Hymnals of the convent of Marcilla, Navarre, Spain.

The bibliographic wealth of this convent, founded by Cistercians and acquired by the Augustinian Recollects who have inhabited it since 1865, has yet to be sufficiently explored. Recently, the couple María Gemberro-Ustárroz and Emilio Ros-Fábregas, authorities in bibliographical research, have devoted many hours to the study of the hymns of the convent in Marcilla, Navarre, Spain.

A couple of internationally renowned musicologists have devoted two intense days of work to revising and studying the hymnals from the Marcilla convent. María Gembero-Ustárroz and Emilio Ros-Fábregas form an odd couple: a married couple in which both are researchers at the Higher Council for Scientific Research at its headquarters in Barcelona. For years they have been carrying out a patient task of locating and studying musical scores and sources, which has resulted in important contributions, such as a musical history of Navarra or the digital platform Books of Hispanic Polyphony / Libros de Polifonía Hispana, which to date is the most complete census of sources and information on Hispanic polyphony.

By chance they had learned of the existence of the 13 recoleto Hymnals that are kept in the convent of Marcilla. Nine of them come from the old convent of El Portillo, in the city of Zaragoza, headquarters of the province of Aragon. They are dated between 1689 and 1742. Together, they constitute one of the few jewels saved from the shipwreck caused by the Confiscation of 1835. A stroke of fortune made them move to the only Recollect convent that was saved, the Monteagudo novitiate; and later they ended up in the Marcilla library, when this was the main house of studies in the Province of Saint Nicholas of Tolentine.

Unlike those nine, which are beautifully set to music, the two belonging to the then-called Colegio de Marcilla only collect the text of the different canonical hours. These are much more modern, since they are dated in 1868, when the formative movement of what had been a Cistercian monastery was beginning until 1835. The same as the previous ones, the two volumes from Marcilla are written on parchment and decorated with numerous tacks and fittings that reinforce the wooden covers.

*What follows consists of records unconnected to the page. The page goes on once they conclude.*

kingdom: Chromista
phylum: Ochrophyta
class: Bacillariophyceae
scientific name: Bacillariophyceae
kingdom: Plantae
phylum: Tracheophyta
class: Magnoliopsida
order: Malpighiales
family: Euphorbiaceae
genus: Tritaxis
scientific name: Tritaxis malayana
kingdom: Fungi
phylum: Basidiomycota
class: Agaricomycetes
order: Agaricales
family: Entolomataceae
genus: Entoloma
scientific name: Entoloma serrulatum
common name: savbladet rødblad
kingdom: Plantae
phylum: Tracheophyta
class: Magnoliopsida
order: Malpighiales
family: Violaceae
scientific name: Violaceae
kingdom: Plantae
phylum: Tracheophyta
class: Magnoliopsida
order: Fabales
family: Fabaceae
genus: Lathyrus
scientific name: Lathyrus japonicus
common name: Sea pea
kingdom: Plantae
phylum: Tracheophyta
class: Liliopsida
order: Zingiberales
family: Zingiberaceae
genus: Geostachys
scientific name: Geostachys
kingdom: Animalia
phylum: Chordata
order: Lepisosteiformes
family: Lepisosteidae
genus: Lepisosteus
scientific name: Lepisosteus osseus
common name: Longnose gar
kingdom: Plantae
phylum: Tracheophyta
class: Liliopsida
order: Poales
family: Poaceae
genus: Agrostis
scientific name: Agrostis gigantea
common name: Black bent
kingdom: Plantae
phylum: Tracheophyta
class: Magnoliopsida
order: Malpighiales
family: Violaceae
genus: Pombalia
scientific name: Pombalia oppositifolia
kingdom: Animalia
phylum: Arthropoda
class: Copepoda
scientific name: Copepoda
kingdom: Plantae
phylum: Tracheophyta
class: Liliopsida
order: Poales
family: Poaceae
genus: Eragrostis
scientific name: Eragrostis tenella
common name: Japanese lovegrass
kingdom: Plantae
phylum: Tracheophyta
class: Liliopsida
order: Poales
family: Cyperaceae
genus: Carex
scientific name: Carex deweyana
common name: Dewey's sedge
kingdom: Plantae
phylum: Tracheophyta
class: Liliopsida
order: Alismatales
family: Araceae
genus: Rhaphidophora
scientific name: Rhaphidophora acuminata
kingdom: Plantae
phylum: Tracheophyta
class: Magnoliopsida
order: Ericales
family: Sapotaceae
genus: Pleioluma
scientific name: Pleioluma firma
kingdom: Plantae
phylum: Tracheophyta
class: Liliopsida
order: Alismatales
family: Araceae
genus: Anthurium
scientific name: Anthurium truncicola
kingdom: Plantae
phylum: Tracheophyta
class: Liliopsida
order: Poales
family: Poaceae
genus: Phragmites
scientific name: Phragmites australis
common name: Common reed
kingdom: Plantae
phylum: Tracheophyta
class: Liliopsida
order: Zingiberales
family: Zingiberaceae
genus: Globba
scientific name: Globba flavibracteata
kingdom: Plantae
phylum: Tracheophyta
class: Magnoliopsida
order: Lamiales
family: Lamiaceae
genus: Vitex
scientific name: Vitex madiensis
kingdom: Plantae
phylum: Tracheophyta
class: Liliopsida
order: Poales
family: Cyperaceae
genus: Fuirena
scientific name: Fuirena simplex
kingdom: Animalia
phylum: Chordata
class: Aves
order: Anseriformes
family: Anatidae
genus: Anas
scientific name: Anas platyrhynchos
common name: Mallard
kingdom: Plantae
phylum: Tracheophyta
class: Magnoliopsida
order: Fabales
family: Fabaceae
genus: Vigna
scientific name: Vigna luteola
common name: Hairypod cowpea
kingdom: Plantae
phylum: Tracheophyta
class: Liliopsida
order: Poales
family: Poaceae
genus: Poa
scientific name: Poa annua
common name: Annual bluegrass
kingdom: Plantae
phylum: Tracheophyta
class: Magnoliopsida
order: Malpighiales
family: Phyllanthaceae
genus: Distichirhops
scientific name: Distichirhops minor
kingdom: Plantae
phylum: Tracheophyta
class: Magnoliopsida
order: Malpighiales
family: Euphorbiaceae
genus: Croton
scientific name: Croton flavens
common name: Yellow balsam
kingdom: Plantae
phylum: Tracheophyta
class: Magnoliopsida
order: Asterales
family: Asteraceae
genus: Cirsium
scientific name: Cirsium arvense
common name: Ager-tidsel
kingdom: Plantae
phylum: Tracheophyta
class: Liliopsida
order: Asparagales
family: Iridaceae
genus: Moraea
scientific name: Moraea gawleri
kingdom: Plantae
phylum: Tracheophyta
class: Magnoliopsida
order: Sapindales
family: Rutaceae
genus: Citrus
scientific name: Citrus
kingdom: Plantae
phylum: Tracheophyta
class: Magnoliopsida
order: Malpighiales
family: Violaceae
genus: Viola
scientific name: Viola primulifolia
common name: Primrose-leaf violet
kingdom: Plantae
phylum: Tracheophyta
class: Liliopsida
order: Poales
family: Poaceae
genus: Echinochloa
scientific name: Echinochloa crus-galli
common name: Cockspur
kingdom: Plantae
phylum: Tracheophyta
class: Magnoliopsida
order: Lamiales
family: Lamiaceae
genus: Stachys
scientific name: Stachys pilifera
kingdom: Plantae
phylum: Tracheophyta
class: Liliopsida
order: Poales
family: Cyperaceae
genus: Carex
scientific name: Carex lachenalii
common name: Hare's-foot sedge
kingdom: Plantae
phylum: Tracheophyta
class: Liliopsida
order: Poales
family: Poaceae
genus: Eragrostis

The two researchers could not hide the impression that the set of hymnals lined up in one of the Marseille cloisters caused them, the most appropriate setting for the gigantic size of these volumes, 70/80 centimeters high and 20/25 kilos in weight.

They devoted two whole days to reviewing them in detail, on August 17 and 18, taking their notes and checking the few that they had previously been able to obtain. And they still had time to spare, in short, to photograph them page by page. They took home the main work, study and documentation, which requires time for reflection and perhaps writing if, as we hope, their conclusions deserve to be reflected in a separate publication.